Ein Kinderbuch-Klassiker ist sicher „Die kleine Raupe Nimmersatt“, der seit vielen Jahrzehnten auf dem Markt ist und eine sehr einfache, aber schöne Geschichte hat. Es gibt auch eine echt gelungene App dazu, wer das Buch und Digitales verbinden will. Wir haben all unseren Kindern in dem Alter das Buch „Ich bin die kleine Katze“ vorgelesen – das ist zwar schon sehr alt, macht den Kindern aber immer noch viel Spaß. Ansonsten kann ich auch noch „Ene, mene, Eierkuchen“ empfehlen. Ich fand es sehr lustig, auch weil es gut gereimt ist. Gereimte Bücher funktionieren aus meiner Erfahrung bei Kindern sowieso sehr gut, weil sie relativ schnell das Satzende mitsprechen können.

Welche Bücher sind für 3-jährige Kinder zu empfehlen?

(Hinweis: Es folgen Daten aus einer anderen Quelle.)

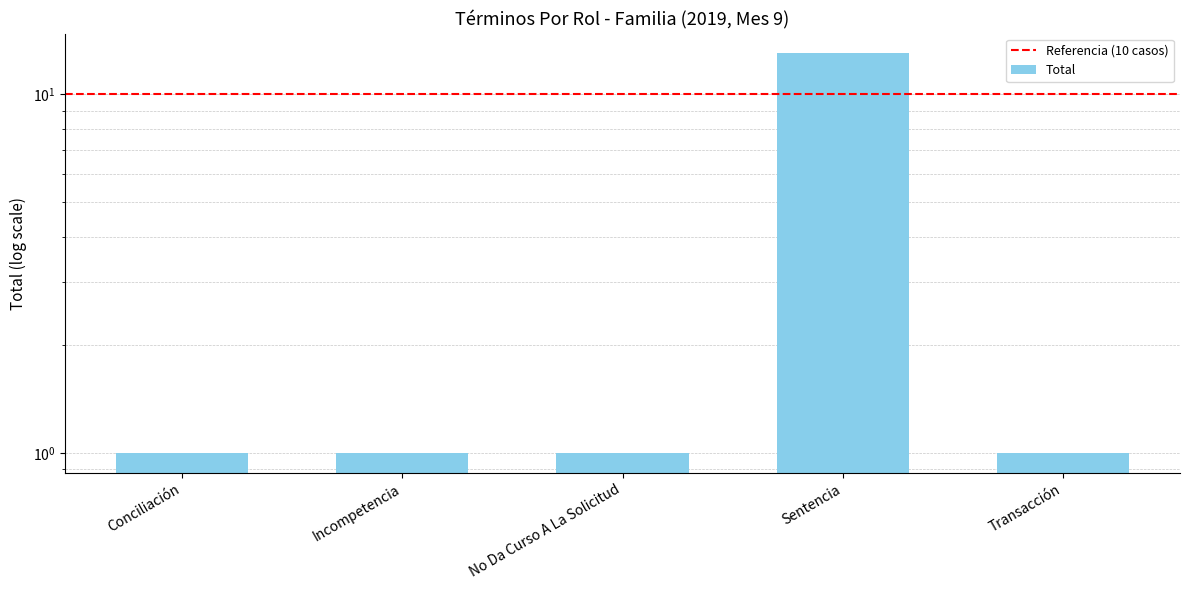

What is the label of the 4th bar from the left?

Sentencia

Heymann: Im Kindergarten- bis Vorschul-Alter wird der Markt richtig groß. Da muss man einfach gucken, was es gibt. Wir lesen zurzeit Dr. Brumm und haben viel Spaß daran, weil Dr. Brumm ein tollpatschiger Bär ist, bei dem so ziemlich alles schief geht. Ab 3 Jahren kann man auch anfangen, richtig komplexe Wimmelbücher anzuschauen. Wir haben zum Beispiel ein Wimmelbuch namens „Was machen die da?“, wo es um Berufe geht. Das finde ich echt gelungen, weil es auch alte Rollenbilder aufbricht. Zum Beispiel gibt es in dem Buch eine Feuerwehrfrau. Es ist wichtig, dass im Leben nicht immer alles nach Klischee verlaufen muss, sondern jeder alles machen kann.

Welche Bücher sind für 4- bis 5-jährige Kinder zu empfehlen?

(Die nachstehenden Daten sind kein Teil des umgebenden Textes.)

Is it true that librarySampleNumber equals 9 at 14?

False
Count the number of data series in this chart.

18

Heymann: Bei uns daheim ist die Reihe „Die drei Muskeltiere“, das ist eine Geschichte von Mäuse und Ratten, die Kontakt aufnehmen und Abenteuer erleben. Da sind auch noch viele Bilder dabei und kann man 5-Jährigen gut vorlesen. Es eignet sich aber auch für das Grundschulalter. Klassiker für dieses Alter sind sicher auch Bücher von Astrid Lindgren, die man gut vorlesen kann und immer noch Spaß machen. Pippi Langstrumpf, Kinder aus Bullerbü oder Michel aus Lönneberga zum Beispiel.

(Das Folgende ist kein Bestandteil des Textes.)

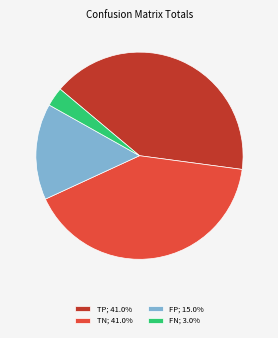

Does any single category account for the majority?

No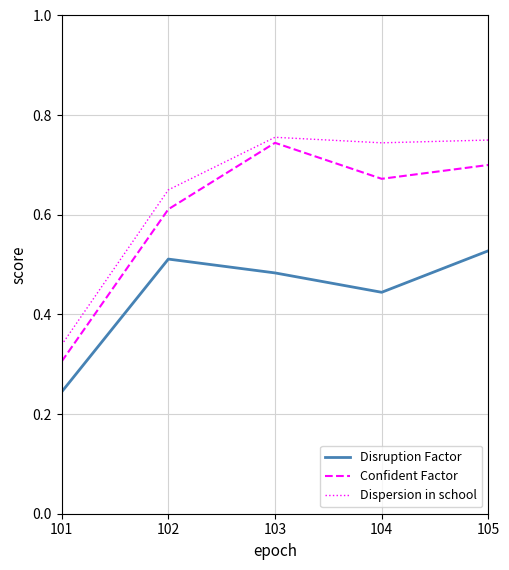

Which series has the largest total across all categories?

Dispersion in school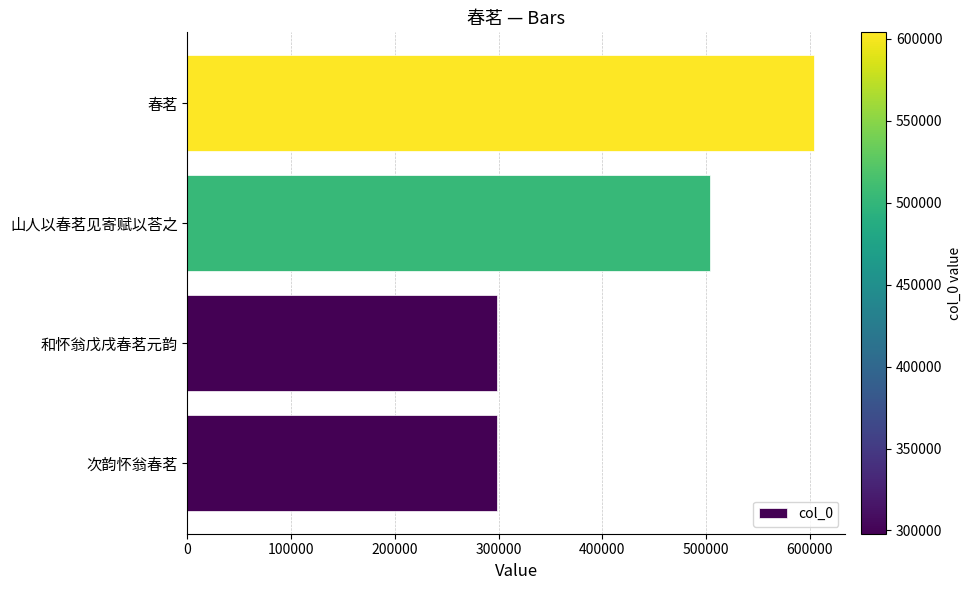

Which has a higher value, 山人以春茗见寄赋以荅之 or 春茗?

春茗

Die „Schule der magischen Tiere“ von Margit Auer ist auch eine Buchreihe, die sehr gut ankommt. Da geht es um eine Schulklasse, wo jeder ein magisches Tier bekommt, mit dem er Abenteuer erlebt. Auch empfehlenswert ist die „Gregs Tagebuch“-Reihe, die vor allem bei Jungs sehr gut funktioniert, weil es so Comic-Roman-mäßig daherkommt. Also viel Bilder, wenig Text bzw. ergänzen die Bilder den Text. „Die drei Fragezeichen“ bzw. für jüngere Kinder „Die drei Fragezeichen Kids“ gehen auch immer.

Welche Erstlesebücher sind empfehlenswert?

Heymann: Da gibt es von vielen Verlagen spezielle Erstlesebücher, die ich auch empfehlen würde. Das sind meist kleine Geschichten mit großgedruckten Buchstaben. Im Segment der Erstlesebücher wird tatsächlich darauf geachtet, dass die Zeilen nicht zu lang sind; dass nicht zu viele Wörter pro Zeilen stehen; dass Wörter nicht getrennt werden, sondern dass der Zeilenumbruch passt. Erstlesebücher, die so deklariert sind, kann man ohne Bedenken kaufen. Da könnte ich keinen konkreten Titel empfehlen. Wichtig ist nur, dass die Eltern mit dem Vorlesen nicht aufhören, wenn die Kinder in die Schule kommen. Man sollte auch Grundschulkindern weiter vorlesen.

Welche Verlage sind bei Kinderbüchern besonders empfehlenswert?

Heymann: Da gibt es ganz viele. Ich will jetzt gar keine Reihung machen, sondern nenne einfach mal exemplarisch Verlage, die es gut machen. Zum Beispiel Carlsen, Oetinger, Ravensburger, der Moritz-Verlag usw. Ich könnte diese Liste noch weiter fortsetzen.